Task item:
Reproduce the data word for word, from its first line through the line that contains "Подібні товари компанії", including both of those lines.

Provided records:
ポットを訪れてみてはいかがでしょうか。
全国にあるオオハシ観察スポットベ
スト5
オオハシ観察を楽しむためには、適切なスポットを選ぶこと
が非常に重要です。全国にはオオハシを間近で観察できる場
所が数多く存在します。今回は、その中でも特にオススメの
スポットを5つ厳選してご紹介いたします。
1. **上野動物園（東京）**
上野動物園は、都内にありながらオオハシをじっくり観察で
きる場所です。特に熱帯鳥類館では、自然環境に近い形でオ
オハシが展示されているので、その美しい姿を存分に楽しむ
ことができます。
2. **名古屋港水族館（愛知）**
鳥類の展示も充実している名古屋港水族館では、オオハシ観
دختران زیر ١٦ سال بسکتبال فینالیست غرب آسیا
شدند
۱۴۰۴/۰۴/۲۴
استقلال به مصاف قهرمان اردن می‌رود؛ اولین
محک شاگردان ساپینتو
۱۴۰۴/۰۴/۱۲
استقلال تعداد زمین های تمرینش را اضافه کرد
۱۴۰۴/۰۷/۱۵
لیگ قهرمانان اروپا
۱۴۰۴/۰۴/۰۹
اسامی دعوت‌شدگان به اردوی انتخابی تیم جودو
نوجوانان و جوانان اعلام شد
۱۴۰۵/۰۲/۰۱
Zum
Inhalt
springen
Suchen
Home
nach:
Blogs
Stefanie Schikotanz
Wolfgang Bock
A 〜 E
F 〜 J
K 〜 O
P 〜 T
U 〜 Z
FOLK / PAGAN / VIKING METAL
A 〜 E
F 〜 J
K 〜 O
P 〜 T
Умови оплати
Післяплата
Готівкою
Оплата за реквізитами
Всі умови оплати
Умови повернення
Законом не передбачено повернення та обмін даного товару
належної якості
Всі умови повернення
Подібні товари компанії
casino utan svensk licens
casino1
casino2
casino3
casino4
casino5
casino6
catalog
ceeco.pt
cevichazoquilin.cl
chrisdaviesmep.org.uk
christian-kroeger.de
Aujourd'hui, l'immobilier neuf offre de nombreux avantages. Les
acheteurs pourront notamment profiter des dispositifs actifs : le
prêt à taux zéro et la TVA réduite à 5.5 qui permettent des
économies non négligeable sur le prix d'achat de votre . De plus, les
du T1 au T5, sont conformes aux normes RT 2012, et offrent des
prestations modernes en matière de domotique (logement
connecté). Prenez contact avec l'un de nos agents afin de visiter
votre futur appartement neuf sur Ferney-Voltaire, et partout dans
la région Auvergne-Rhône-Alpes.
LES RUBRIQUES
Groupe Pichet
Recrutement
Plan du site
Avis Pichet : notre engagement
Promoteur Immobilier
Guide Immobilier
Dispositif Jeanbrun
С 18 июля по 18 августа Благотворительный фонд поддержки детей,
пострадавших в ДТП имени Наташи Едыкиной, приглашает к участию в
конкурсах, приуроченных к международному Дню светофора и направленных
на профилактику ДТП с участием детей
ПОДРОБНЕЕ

Solution for this task:
ポットを訪れてみてはいかがでしょうか。
全国にあるオオハシ観察スポットベ
スト5
オオハシ観察を楽しむためには、適切なスポットを選ぶこと
が非常に重要です。全国にはオオハシを間近で観察できる場
所が数多く存在します。今回は、その中でも特にオススメの
スポットを5つ厳選してご紹介いたします。
1. **上野動物園（東京）**
上野動物園は、都内にありながらオオハシをじっくり観察で
きる場所です。特に熱帯鳥類館では、自然環境に近い形でオ
オハシが展示されているので、その美しい姿を存分に楽しむ
ことができます。
2. **名古屋港水族館（愛知）**
鳥類の展示も充実している名古屋港水族館では、オオハシ観
دختران زیر ١٦ سال بسکتبال فینالیست غرب آسیا
شدند
۱۴۰۴/۰۴/۲۴
استقلال به مصاف قهرمان اردن می‌رود؛ اولین
محک شاگردان ساپینتو
۱۴۰۴/۰۴/۱۲
استقلال تعداد زمین های تمرینش را اضافه کرد
۱۴۰۴/۰۷/۱۵
لیگ قهرمانان اروپا
۱۴۰۴/۰۴/۰۹
اسامی دعوت‌شدگان به اردوی انتخابی تیم جودو
نوجوانان و جوانان اعلام شد
۱۴۰۵/۰۲/۰۱
Zum
Inhalt
springen
Suchen
Home
nach:
Blogs
Stefanie Schikotanz
Wolfgang Bock
A 〜 E
F 〜 J
K 〜 O
P 〜 T
U 〜 Z
FOLK / PAGAN / VIKING METAL
A 〜 E
F 〜 J
K 〜 O
P 〜 T
Умови оплати
Післяплата
Готівкою
Оплата за реквізитами
Всі умови оплати
Умови повернення
Законом не передбачено повернення та обмін даного товару
належної якості
Всі умови повернення
Подібні товари компанії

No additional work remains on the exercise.